# Task requirements
Please reproduce the lines below word for word, starting at the first one and ending at the line that contains "19: (884, 175)".
The data below:
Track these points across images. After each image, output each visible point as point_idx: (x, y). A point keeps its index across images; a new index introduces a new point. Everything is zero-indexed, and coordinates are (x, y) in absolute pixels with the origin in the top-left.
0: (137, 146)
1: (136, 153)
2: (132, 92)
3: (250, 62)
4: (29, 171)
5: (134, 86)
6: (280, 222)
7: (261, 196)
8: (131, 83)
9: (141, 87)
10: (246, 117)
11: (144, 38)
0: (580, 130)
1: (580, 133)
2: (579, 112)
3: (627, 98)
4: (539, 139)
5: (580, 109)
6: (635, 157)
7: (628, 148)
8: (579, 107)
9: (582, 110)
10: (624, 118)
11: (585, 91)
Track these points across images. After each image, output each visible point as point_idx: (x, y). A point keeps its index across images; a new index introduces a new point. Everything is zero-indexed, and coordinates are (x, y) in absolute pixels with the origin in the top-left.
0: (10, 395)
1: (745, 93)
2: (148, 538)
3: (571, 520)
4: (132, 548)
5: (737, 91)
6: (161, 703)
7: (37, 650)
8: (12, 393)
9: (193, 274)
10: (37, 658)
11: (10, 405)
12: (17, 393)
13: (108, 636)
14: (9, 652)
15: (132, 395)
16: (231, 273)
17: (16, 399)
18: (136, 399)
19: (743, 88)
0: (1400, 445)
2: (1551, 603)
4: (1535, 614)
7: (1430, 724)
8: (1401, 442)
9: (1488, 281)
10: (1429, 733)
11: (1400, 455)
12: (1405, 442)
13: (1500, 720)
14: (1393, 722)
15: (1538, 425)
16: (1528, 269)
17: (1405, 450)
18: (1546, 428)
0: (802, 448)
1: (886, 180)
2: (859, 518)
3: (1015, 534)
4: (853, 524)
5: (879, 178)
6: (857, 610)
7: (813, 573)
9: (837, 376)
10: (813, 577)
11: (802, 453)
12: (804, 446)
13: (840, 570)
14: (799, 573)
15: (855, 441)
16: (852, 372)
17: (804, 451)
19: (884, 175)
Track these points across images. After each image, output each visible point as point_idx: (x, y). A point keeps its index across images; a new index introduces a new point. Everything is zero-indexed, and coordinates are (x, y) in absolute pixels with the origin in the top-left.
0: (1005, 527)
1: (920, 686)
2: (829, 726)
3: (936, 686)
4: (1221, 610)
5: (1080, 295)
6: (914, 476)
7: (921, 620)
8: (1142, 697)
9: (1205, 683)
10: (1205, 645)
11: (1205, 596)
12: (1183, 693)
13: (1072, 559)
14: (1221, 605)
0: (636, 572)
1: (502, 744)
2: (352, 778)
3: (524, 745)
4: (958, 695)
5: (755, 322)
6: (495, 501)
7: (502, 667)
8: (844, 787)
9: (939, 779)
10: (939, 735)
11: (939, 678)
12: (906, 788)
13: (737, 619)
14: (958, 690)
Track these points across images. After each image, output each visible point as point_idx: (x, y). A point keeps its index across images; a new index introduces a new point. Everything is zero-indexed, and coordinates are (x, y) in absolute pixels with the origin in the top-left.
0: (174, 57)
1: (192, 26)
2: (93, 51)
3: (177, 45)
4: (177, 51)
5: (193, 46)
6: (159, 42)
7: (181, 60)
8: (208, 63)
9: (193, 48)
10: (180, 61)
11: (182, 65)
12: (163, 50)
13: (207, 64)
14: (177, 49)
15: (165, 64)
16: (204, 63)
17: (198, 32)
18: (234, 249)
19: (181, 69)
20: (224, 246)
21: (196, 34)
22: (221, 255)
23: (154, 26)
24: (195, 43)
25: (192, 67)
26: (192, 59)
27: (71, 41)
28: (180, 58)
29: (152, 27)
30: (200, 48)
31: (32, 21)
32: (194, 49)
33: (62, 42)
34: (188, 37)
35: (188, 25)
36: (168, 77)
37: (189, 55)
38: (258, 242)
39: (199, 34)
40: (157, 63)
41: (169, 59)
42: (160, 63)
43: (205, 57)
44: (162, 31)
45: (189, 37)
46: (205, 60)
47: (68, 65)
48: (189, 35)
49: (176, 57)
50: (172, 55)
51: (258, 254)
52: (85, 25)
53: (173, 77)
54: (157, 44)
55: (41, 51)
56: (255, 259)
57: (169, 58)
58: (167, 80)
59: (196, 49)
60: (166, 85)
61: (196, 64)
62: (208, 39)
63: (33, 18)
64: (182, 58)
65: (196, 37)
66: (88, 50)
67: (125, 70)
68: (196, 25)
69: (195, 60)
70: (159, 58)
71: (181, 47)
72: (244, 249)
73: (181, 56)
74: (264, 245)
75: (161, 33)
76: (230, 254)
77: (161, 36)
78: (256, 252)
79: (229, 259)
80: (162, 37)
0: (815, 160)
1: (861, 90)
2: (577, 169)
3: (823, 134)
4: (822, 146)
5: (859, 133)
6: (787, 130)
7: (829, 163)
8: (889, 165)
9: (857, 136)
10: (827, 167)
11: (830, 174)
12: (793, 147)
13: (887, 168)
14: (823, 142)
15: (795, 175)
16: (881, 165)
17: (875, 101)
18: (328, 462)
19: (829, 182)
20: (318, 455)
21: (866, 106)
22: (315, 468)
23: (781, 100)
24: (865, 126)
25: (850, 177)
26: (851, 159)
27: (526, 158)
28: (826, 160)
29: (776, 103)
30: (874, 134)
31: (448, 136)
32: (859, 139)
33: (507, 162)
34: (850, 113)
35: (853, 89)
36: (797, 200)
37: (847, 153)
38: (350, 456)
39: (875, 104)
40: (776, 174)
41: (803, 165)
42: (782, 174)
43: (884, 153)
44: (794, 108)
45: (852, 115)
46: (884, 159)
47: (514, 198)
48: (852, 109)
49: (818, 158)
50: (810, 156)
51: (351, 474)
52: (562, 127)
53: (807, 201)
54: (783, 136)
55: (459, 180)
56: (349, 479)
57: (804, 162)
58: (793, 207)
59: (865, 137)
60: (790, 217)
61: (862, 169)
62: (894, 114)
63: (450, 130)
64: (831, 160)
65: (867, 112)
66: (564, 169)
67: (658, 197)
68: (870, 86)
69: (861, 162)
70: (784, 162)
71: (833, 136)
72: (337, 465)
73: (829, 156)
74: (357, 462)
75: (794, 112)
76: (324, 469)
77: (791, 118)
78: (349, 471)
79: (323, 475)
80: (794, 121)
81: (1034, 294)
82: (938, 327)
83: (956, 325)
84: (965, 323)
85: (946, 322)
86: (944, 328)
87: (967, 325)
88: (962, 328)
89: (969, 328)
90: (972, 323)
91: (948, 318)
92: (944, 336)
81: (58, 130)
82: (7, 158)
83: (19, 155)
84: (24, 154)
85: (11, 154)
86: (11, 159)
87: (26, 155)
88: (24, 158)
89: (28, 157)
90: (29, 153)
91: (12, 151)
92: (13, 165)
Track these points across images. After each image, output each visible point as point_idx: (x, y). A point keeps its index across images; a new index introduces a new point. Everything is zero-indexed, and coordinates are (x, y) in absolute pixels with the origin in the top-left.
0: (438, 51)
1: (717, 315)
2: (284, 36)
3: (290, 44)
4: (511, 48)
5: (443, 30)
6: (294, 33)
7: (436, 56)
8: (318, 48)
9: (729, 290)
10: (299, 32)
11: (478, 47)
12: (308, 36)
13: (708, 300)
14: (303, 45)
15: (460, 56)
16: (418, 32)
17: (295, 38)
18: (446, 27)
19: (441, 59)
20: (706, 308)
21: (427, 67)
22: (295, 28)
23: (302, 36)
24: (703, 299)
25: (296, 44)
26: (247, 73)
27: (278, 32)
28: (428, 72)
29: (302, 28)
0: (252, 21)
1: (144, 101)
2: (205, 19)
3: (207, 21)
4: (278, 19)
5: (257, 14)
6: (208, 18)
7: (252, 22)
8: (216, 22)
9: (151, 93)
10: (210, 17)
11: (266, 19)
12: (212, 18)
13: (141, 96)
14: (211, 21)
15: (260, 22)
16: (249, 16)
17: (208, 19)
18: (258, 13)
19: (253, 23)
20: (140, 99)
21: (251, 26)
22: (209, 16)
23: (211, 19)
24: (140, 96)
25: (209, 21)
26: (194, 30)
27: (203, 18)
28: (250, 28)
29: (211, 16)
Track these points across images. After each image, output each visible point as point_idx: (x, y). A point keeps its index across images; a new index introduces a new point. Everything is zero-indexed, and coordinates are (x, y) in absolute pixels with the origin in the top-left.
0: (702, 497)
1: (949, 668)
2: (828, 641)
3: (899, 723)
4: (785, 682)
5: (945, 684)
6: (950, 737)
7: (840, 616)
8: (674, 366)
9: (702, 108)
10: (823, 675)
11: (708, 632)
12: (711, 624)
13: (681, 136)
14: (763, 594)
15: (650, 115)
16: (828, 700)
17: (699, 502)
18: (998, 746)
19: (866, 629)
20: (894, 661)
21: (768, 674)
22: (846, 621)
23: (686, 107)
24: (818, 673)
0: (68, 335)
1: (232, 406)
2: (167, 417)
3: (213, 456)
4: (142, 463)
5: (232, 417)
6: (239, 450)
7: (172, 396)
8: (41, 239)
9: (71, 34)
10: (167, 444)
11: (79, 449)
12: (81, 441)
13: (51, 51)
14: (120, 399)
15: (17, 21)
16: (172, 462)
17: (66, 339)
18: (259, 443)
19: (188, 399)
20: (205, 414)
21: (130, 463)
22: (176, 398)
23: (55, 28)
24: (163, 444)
End of The data.
# Exercise answer
Track these points across images. After each image, output each visible point as point_idx: (x, y). A point keeps its index across images; a new index introduces a new point. Everything is zero-indexed, and coordinates are (x, y) in absolute pixels with the origin in the top-left.
0: (137, 146)
1: (136, 153)
2: (132, 92)
3: (250, 62)
4: (29, 171)
5: (134, 86)
6: (280, 222)
7: (261, 196)
8: (131, 83)
9: (141, 87)
10: (246, 117)
11: (144, 38)
0: (580, 130)
1: (580, 133)
2: (579, 112)
3: (627, 98)
4: (539, 139)
5: (580, 109)
6: (635, 157)
7: (628, 148)
8: (579, 107)
9: (582, 110)
10: (624, 118)
11: (585, 91)
Track these points across images. After each image, output each visible point as point_idx: (x, y). A point keeps its index across images; a new index introduces a new point. Everything is zero-indexed, and coordinates are (x, y) in absolute pixels with the origin in the top-left.
0: (10, 395)
1: (745, 93)
2: (148, 538)
3: (571, 520)
4: (132, 548)
5: (737, 91)
6: (161, 703)
7: (37, 650)
8: (12, 393)
9: (193, 274)
10: (37, 658)
11: (10, 405)
12: (17, 393)
13: (108, 636)
14: (9, 652)
15: (132, 395)
16: (231, 273)
17: (16, 399)
18: (136, 399)
19: (743, 88)
0: (1400, 445)
2: (1551, 603)
4: (1535, 614)
7: (1430, 724)
8: (1401, 442)
9: (1488, 281)
10: (1429, 733)
11: (1400, 455)
12: (1405, 442)
13: (1500, 720)
14: (1393, 722)
15: (1538, 425)
16: (1528, 269)
17: (1405, 450)
18: (1546, 428)
0: (802, 448)
1: (886, 180)
2: (859, 518)
3: (1015, 534)
4: (853, 524)
5: (879, 178)
6: (857, 610)
7: (813, 573)
9: (837, 376)
10: (813, 577)
11: (802, 453)
12: (804, 446)
13: (840, 570)
14: (799, 573)
15: (855, 441)
16: (852, 372)
17: (804, 451)
19: (884, 175)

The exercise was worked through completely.